(Entries provided Opens)

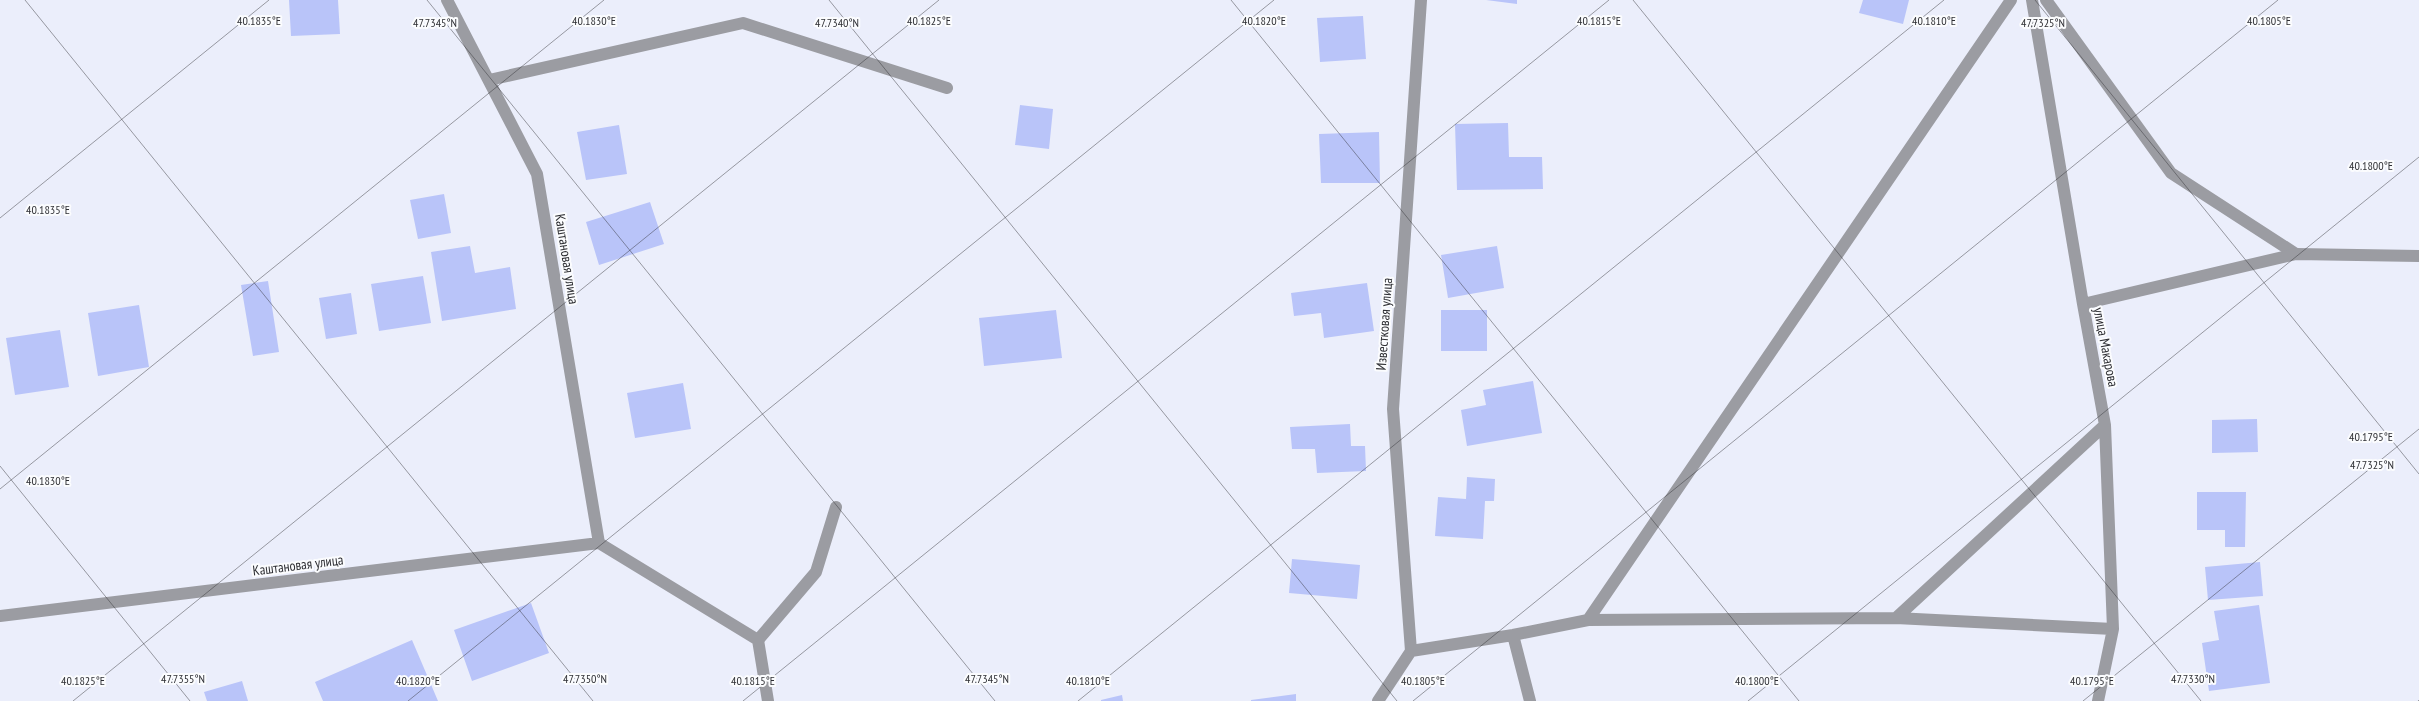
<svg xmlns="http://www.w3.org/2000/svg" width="2419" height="701" font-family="'PT Sans Narrow',sans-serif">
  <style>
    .building { fill: #b9c4f9 }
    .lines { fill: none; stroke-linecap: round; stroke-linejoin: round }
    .lane { stroke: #9b9ca2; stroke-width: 12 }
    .street { stroke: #9b9ca2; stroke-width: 12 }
    .ticks { fill: none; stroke: #2e2f34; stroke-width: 1; stroke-opacity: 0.45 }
    .labels { text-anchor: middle; stroke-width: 4; stroke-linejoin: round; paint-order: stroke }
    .street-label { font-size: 14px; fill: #2e2f34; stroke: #fbfcfe }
    .ticks-label { font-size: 12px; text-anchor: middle; fill: #2e2f34; stroke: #fbfcfe; stroke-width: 4; stroke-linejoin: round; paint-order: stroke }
  </style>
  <rect width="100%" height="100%" fill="#ebeefb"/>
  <path class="building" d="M289 0H338L340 34 291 36Z
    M1486 0H1517V4Z
    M1863 0H1909L1903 24 1859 13Z
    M1363 16 1366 59 1320 62 1317 18Z
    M1020 105 1053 109 1049 149 1015 145Z
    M1508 123 1509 157H1542L1543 189 1457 190 1455 124Z
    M619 125 627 174 586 180 577 132Z
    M1379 132 1380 183H1321L1319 134Z
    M444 194 451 233 418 239 410 200Z
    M650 202 664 244 599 265 586 222Z
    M470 246 475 273 510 267 516 309 442 321 431 252Z
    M1497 246 1504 288 1448 298 1441 255Z
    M423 276 431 323 379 331 371 284Z
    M268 281 279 352 253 356 241 285Z
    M1367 283 1374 331 1324 338 1321 313 1294 316 1291 293Z
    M351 293 357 334 326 339 319 298Z
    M139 305 149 367 98 376 88 313Z
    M1056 310 1062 358 984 366 979 318Z
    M1441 310H1487V351H1441Z
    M60 330 69 387 15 395 6 338Z
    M1533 381 1542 433 1467 446 1461 410 1486 405 1483 390Z
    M683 383 691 429 635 438 627 393Z
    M2257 419 2258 452 2212 453V420Z
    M1350 424 1351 446H1365L1366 471 1317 473 1315 449H1292L1290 427Z
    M1467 477 1495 479 1494 501H1485L1483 539 1435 536 1438 497 1466 499Z
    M2197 492H2246L2245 547H2225V530H2197Z
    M1292 559 1360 565 1357 599 1289 593Z
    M2260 562 2263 596 2208 600 2205 567Z
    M531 603 549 653 472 681 454 630Z
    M2259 605 2270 683 2209 691 2202 643 2219 640 2214 611Z
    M412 640 438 701H323L315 682Z
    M242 681 248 701H207L204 692Z
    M1296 694V701H1251V700Z
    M1122 695 1123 701H1101V700Z"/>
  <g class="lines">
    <path class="lane" d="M2046 0 2171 173 2296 254
      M489 80 743 23 947 88
      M758 640 816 572 836 507"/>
    <path class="street" d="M447 0 537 174 599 543 758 640 768 701
      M2032 0 2083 304 2105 425 2113 629 2098 701
      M2083 304 2296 254 2419 256
      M0 616 599 543
      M1896 618 2105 425
      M1588 620 1896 618 2113 629
      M1513 635 1530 701
      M1411 651 1393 409 1421 0
      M1378 701 1411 651 1513 635 1588 620 2011 0"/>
  </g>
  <path class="ticks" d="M25 0 593 701M427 0 995 701M829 0 1397 701M1231 0 1799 701M1633 0 2201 701M2035 0 2419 474M0 218 269 0M0 466 190 701M0 489 604 0M73 701 939 0M408 701 1274 0M743 701 1609 0M1078 701 1944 0M1413 701 2278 0M1748 701 2419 157M2083 701 2419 429M2418 701 2419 700"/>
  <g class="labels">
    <g class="street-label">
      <text transform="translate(567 259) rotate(81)" y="5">Каштановая улица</text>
      <text transform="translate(1384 324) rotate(-86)" y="5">Известковая улица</text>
      <text transform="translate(2106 347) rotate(79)" y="5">улица Макарова</text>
      <text transform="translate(298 565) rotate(-7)" y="5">Каштановая улица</text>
    </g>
  </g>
  <g class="ticks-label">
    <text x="259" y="25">40.1835°E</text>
    <text x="594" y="25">40.1830°E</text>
    <text x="929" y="25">40.1825°E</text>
    <text x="1264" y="25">40.1820°E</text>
    <text x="1599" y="25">40.1815°E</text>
    <text x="1934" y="25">40.1810°E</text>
    <text x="2269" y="25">40.1805°E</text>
    <text x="435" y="27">47.7345°N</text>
    <text x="837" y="27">47.7340°N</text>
    <text x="2043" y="27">47.7325°N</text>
    <text x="2371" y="170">40.1800°E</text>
    <text x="48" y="214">40.1835°E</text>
    <text x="2371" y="441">40.1795°E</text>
    <text x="2372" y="469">47.7325°N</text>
    <text x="48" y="485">40.1830°E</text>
    <text x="183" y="683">47.7355°N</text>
    <text x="585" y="683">47.7350°N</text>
    <text x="987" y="683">47.7345°N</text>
    <text x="2193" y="683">47.7330°N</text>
    <text x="83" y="685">40.1825°E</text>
    <text x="418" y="685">40.1820°E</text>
    <text x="753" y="685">40.1815°E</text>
    <text x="1088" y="685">40.1810°E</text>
    <text x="1423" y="685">40.1805°E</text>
    <text x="1757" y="685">40.1800°E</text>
    <text x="2092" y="685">40.1795°E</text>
  </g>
</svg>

(Entries provided Closes)

#### [What to work on]
Each record above is to be written out exactly; the pictures are not.

#### [Solution]
<svg xmlns="http://www.w3.org/2000/svg" width="2419" height="701" font-family="'PT Sans Narrow',sans-serif">
  <style>
    .building { fill: #b9c4f9 }
    .lines { fill: none; stroke-linecap: round; stroke-linejoin: round }
    .lane { stroke: #9b9ca2; stroke-width: 12 }
    .street { stroke: #9b9ca2; stroke-width: 12 }
    .ticks { fill: none; stroke: #2e2f34; stroke-width: 1; stroke-opacity: 0.45 }
    .labels { text-anchor: middle; stroke-width: 4; stroke-linejoin: round; paint-order: stroke }
    .street-label { font-size: 14px; fill: #2e2f34; stroke: #fbfcfe }
    .ticks-label { font-size: 12px; text-anchor: middle; fill: #2e2f34; stroke: #fbfcfe; stroke-width: 4; stroke-linejoin: round; paint-order: stroke }
  </style>
  <rect width="100%" height="100%" fill="#ebeefb"/>
  <path class="building" d="M289 0H338L340 34 291 36Z
    M1486 0H1517V4Z
    M1863 0H1909L1903 24 1859 13Z
    M1363 16 1366 59 1320 62 1317 18Z
    M1020 105 1053 109 1049 149 1015 145Z
    M1508 123 1509 157H1542L1543 189 1457 190 1455 124Z
    M619 125 627 174 586 180 577 132Z
    M1379 132 1380 183H1321L1319 134Z
    M444 194 451 233 418 239 410 200Z
    M650 202 664 244 599 265 586 222Z
    M470 246 475 273 510 267 516 309 442 321 431 252Z
    M1497 246 1504 288 1448 298 1441 255Z
    M423 276 431 323 379 331 371 284Z
    M268 281 279 352 253 356 241 285Z
    M1367 283 1374 331 1324 338 1321 313 1294 316 1291 293Z
    M351 293 357 334 326 339 319 298Z
    M139 305 149 367 98 376 88 313Z
    M1056 310 1062 358 984 366 979 318Z
    M1441 310H1487V351H1441Z
    M60 330 69 387 15 395 6 338Z
    M1533 381 1542 433 1467 446 1461 410 1486 405 1483 390Z
    M683 383 691 429 635 438 627 393Z
    M2257 419 2258 452 2212 453V420Z
    M1350 424 1351 446H1365L1366 471 1317 473 1315 449H1292L1290 427Z
    M1467 477 1495 479 1494 501H1485L1483 539 1435 536 1438 497 1466 499Z
    M2197 492H2246L2245 547H2225V530H2197Z
    M1292 559 1360 565 1357 599 1289 593Z
    M2260 562 2263 596 2208 600 2205 567Z
    M531 603 549 653 472 681 454 630Z
    M2259 605 2270 683 2209 691 2202 643 2219 640 2214 611Z
    M412 640 438 701H323L315 682Z
    M242 681 248 701H207L204 692Z
    M1296 694V701H1251V700Z
    M1122 695 1123 701H1101V700Z"/>
  <g class="lines">
    <path class="lane" d="M2046 0 2171 173 2296 254
      M489 80 743 23 947 88
      M758 640 816 572 836 507"/>
    <path class="street" d="M447 0 537 174 599 543 758 640 768 701
      M2032 0 2083 304 2105 425 2113 629 2098 701
      M2083 304 2296 254 2419 256
      M0 616 599 543
      M1896 618 2105 425
      M1588 620 1896 618 2113 629
      M1513 635 1530 701
      M1411 651 1393 409 1421 0
      M1378 701 1411 651 1513 635 1588 620 2011 0"/>
  </g>
  <path class="ticks" d="M25 0 593 701M427 0 995 701M829 0 1397 701M1231 0 1799 701M1633 0 2201 701M2035 0 2419 474M0 218 269 0M0 466 190 701M0 489 604 0M73 701 939 0M408 701 1274 0M743 701 1609 0M1078 701 1944 0M1413 701 2278 0M1748 701 2419 157M2083 701 2419 429M2418 701 2419 700"/>
  <g class="labels">
    <g class="street-label">
      <text transform="translate(567 259) rotate(81)" y="5">Каштановая улица</text>
      <text transform="translate(1384 324) rotate(-86)" y="5">Известковая улица</text>
      <text transform="translate(2106 347) rotate(79)" y="5">улица Макарова</text>
      <text transform="translate(298 565) rotate(-7)" y="5">Каштановая улица</text>
    </g>
  </g>
  <g class="ticks-label">
    <text x="259" y="25">40.1835°E</text>
    <text x="594" y="25">40.1830°E</text>
    <text x="929" y="25">40.1825°E</text>
    <text x="1264" y="25">40.1820°E</text>
    <text x="1599" y="25">40.1815°E</text>
    <text x="1934" y="25">40.1810°E</text>
    <text x="2269" y="25">40.1805°E</text>
    <text x="435" y="27">47.7345°N</text>
    <text x="837" y="27">47.7340°N</text>
    <text x="2043" y="27">47.7325°N</text>
    <text x="2371" y="170">40.1800°E</text>
    <text x="48" y="214">40.1835°E</text>
    <text x="2371" y="441">40.1795°E</text>
    <text x="2372" y="469">47.7325°N</text>
    <text x="48" y="485">40.1830°E</text>
    <text x="183" y="683">47.7355°N</text>
    <text x="585" y="683">47.7350°N</text>
    <text x="987" y="683">47.7345°N</text>
    <text x="2193" y="683">47.7330°N</text>
    <text x="83" y="685">40.1825°E</text>
    <text x="418" y="685">40.1820°E</text>
    <text x="753" y="685">40.1815°E</text>
    <text x="1088" y="685">40.1810°E</text>
    <text x="1423" y="685">40.1805°E</text>
    <text x="1757" y="685">40.1800°E</text>
    <text x="2092" y="685">40.1795°E</text>
  </g>
</svg>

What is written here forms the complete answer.